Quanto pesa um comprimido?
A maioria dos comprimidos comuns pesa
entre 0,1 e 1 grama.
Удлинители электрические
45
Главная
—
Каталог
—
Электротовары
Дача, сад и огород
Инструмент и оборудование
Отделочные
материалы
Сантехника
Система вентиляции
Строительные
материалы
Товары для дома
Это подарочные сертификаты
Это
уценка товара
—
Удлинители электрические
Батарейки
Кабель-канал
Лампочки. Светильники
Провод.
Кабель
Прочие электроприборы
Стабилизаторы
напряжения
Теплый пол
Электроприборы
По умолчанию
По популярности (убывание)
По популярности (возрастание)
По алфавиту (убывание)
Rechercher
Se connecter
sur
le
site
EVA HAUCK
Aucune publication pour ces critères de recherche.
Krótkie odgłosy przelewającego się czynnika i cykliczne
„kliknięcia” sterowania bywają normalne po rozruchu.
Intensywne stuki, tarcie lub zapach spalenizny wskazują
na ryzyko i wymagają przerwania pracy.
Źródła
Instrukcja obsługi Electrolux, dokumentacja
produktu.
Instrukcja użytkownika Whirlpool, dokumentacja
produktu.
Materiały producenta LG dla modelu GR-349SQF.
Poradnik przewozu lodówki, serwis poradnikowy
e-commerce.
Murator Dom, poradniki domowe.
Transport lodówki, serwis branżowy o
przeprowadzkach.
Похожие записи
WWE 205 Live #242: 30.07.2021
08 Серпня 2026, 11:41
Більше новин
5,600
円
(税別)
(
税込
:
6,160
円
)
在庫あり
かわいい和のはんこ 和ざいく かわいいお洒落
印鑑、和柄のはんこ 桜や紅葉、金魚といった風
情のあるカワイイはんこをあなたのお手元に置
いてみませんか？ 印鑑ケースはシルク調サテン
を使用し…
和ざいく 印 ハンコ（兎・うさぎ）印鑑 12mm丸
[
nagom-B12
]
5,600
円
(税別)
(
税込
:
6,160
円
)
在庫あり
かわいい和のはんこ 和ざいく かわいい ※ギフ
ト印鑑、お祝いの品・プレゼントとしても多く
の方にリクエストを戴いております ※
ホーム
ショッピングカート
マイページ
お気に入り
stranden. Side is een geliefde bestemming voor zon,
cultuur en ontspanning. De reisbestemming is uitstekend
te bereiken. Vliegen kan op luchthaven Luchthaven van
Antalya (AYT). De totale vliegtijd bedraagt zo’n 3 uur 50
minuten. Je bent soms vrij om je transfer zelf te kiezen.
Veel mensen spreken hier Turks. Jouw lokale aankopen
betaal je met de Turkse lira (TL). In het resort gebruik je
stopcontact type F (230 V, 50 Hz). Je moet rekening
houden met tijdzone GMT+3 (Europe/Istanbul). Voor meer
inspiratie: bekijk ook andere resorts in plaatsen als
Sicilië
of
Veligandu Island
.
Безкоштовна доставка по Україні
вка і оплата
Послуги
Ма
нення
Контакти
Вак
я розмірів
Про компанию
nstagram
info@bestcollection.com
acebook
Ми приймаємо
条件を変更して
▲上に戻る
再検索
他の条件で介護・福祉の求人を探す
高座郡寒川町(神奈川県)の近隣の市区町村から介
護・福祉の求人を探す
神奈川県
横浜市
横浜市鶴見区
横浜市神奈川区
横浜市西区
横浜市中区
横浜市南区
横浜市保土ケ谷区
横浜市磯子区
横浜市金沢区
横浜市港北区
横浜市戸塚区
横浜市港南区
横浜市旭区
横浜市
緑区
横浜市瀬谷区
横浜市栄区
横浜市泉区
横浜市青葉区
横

==================================================

• [What this task involves] Could you state how many lines in the entries contain the word "serwis"? Reply with nothing but the number.

• [Output of the exercise] 2